There are four Girl Scout councils in South Carolina.

=== Girl Scouts of South Carolina – Mountains to Midlands ===
This council was formed on May 1, 2007, from the merger of Girl Scout Council of the Congaree Area, Girl Scouts of the Old 96 Council, and Girl Scouts of the Piedmont Area Council, and serves 15,000 girls and adult volunteers in 22 counties Its headquarters are located in Greenville, SC.

Camps:
- Camp Mary Elizabeth – an Urban camp, 56 acre within the city of Spartanburg, SC.
- Camp WaBak – Marietta, South Carolina – 135 acre in the mountains
- Camp Wistagoman – Anderson, SC – 25 acre
- Camp Ponderosa – 40 acre in Pauline, South Carolina.

=== Girl Scouts of Eastern South Carolina ===

Girl Scouts of Eastern South Carolina (GSESC) began operations in January 2007 following the merger of Girl Scout Council of the Pee Dee Area, Inc. and Girl Scouts of Carolina Low Country. The council serves over 15,000 girls and 3,000 adults in Allendale, Bamberg, Barnwell, Beaufort, Berkeley, Calhoun, Charleston, Chesterfield, Clarendon, Colleton, Darlington, Dillon, Dorchester, Florence, Georgetown, Horry, Lee, Marion, Marlboro, Orangeburg and Williamsburg counties.. Its service centers are located in Florence, South Carolina and North Charleston, South Carolina. Its headquarters are also in North Charleston, SC.

Camps:
- Sandy Ridge – Bennettsville, SC – 400 acre

=== Girl Scouts of Historic Georgia ===

This council serves more than 13,000 girls and 5,000 adults in Georgia, Alabama, and South Carolina.
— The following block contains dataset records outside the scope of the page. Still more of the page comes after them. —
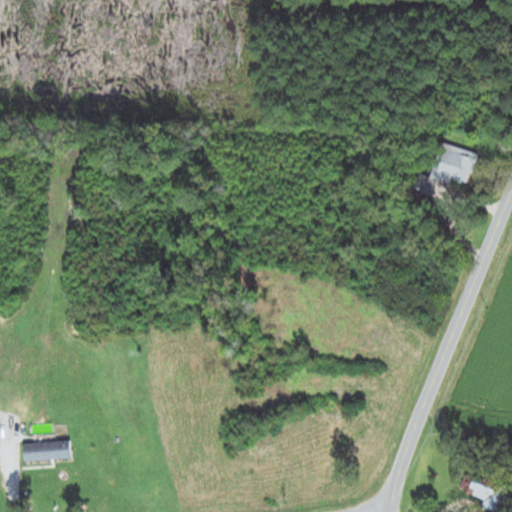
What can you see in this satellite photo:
road: (444, 353)
road: (77, 381)
building: (484, 491)
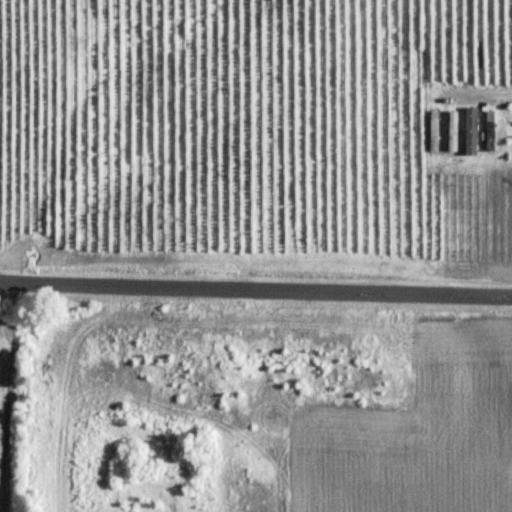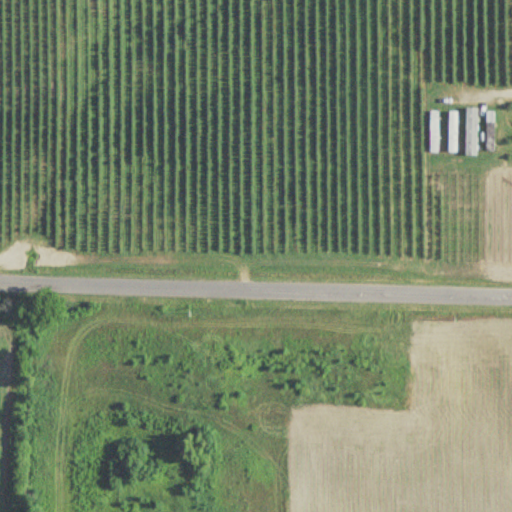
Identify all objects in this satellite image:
building: (454, 133)
building: (472, 133)
building: (491, 133)
building: (435, 134)
road: (256, 289)
crop: (418, 434)
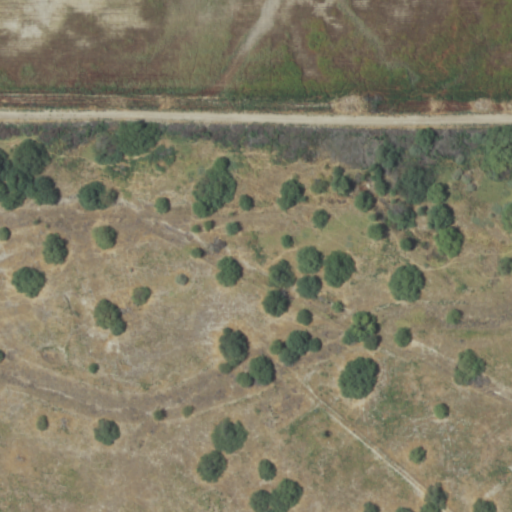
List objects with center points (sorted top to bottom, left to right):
road: (256, 106)
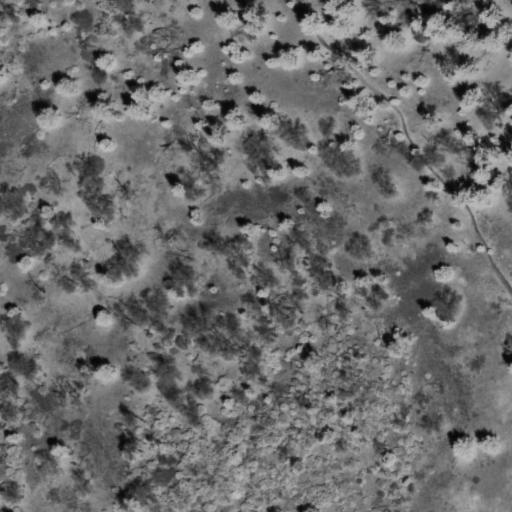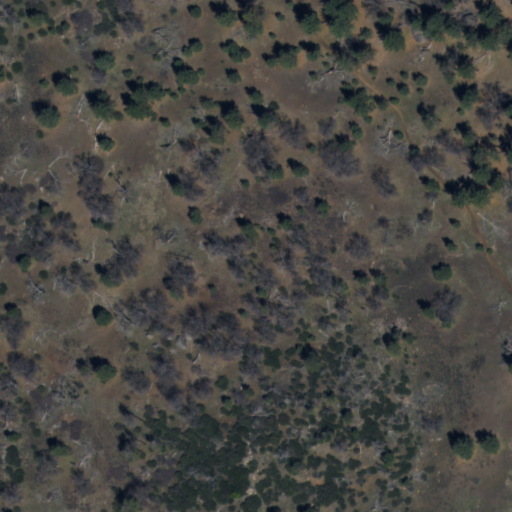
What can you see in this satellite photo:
road: (413, 142)
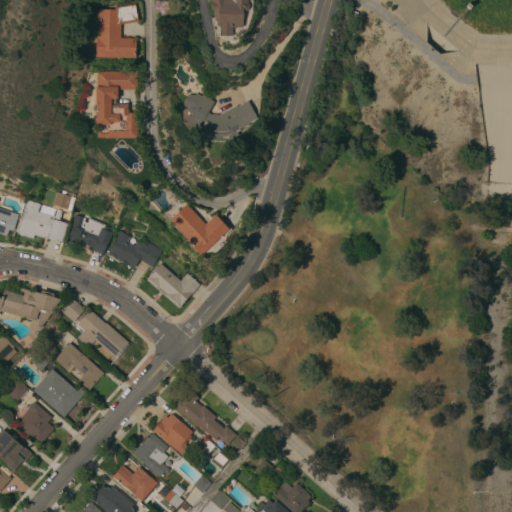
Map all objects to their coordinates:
building: (228, 14)
building: (226, 15)
building: (115, 31)
building: (112, 33)
road: (417, 43)
road: (276, 47)
road: (249, 50)
dam: (436, 81)
building: (113, 104)
building: (114, 105)
building: (214, 115)
building: (217, 117)
road: (152, 138)
road: (261, 186)
road: (278, 186)
building: (44, 218)
building: (6, 220)
building: (7, 220)
building: (46, 220)
building: (197, 228)
building: (198, 228)
building: (88, 233)
building: (89, 234)
building: (132, 250)
building: (133, 251)
building: (171, 284)
building: (172, 284)
building: (25, 302)
building: (29, 304)
building: (71, 309)
building: (53, 329)
building: (95, 329)
building: (99, 333)
building: (5, 350)
building: (40, 359)
road: (193, 361)
building: (77, 365)
building: (78, 365)
building: (17, 390)
building: (56, 392)
building: (58, 392)
building: (0, 413)
building: (202, 417)
building: (202, 418)
building: (33, 422)
building: (35, 422)
road: (108, 430)
building: (173, 432)
building: (206, 445)
building: (11, 450)
building: (151, 454)
building: (152, 454)
building: (219, 458)
building: (263, 468)
road: (229, 470)
building: (2, 477)
building: (3, 477)
building: (133, 481)
building: (135, 481)
building: (200, 483)
building: (201, 483)
building: (173, 496)
building: (291, 496)
building: (292, 496)
building: (218, 499)
building: (219, 499)
building: (110, 500)
building: (111, 500)
building: (230, 507)
building: (271, 507)
building: (90, 508)
road: (356, 510)
building: (147, 511)
building: (241, 511)
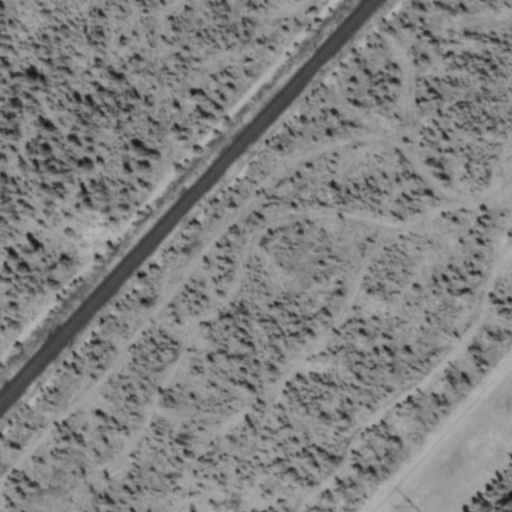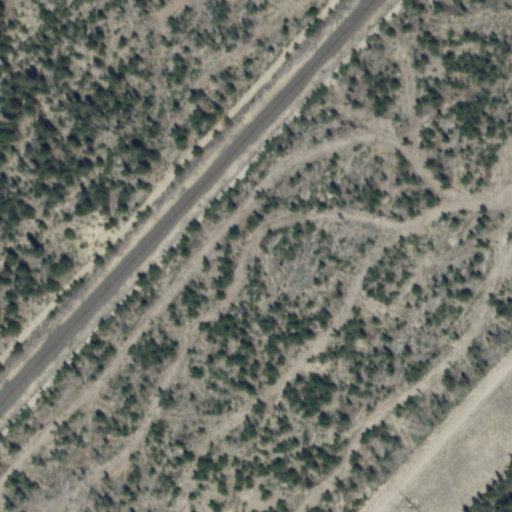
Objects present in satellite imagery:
road: (167, 182)
railway: (186, 201)
road: (447, 442)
Its headquarters are in Lizella, Georgia. In South Carolina, it serves the counties of Hampton and Jasper. It does not have any camps in South Carolina.

See also: Scouting in Georgia.

=== Girl Scouts, Hornet's Nest Council===

The Girl Scouts, Hornets' Nest Council is headquartered in Charlotte, North Carolina. It was chartered in 1935. It serves 8,000 girls and volunteers in North Carolina and South Carolina. In South Carolina, it serves the county of York. It has one camp in Statesville, NC. It does not have any camps in South Carolina.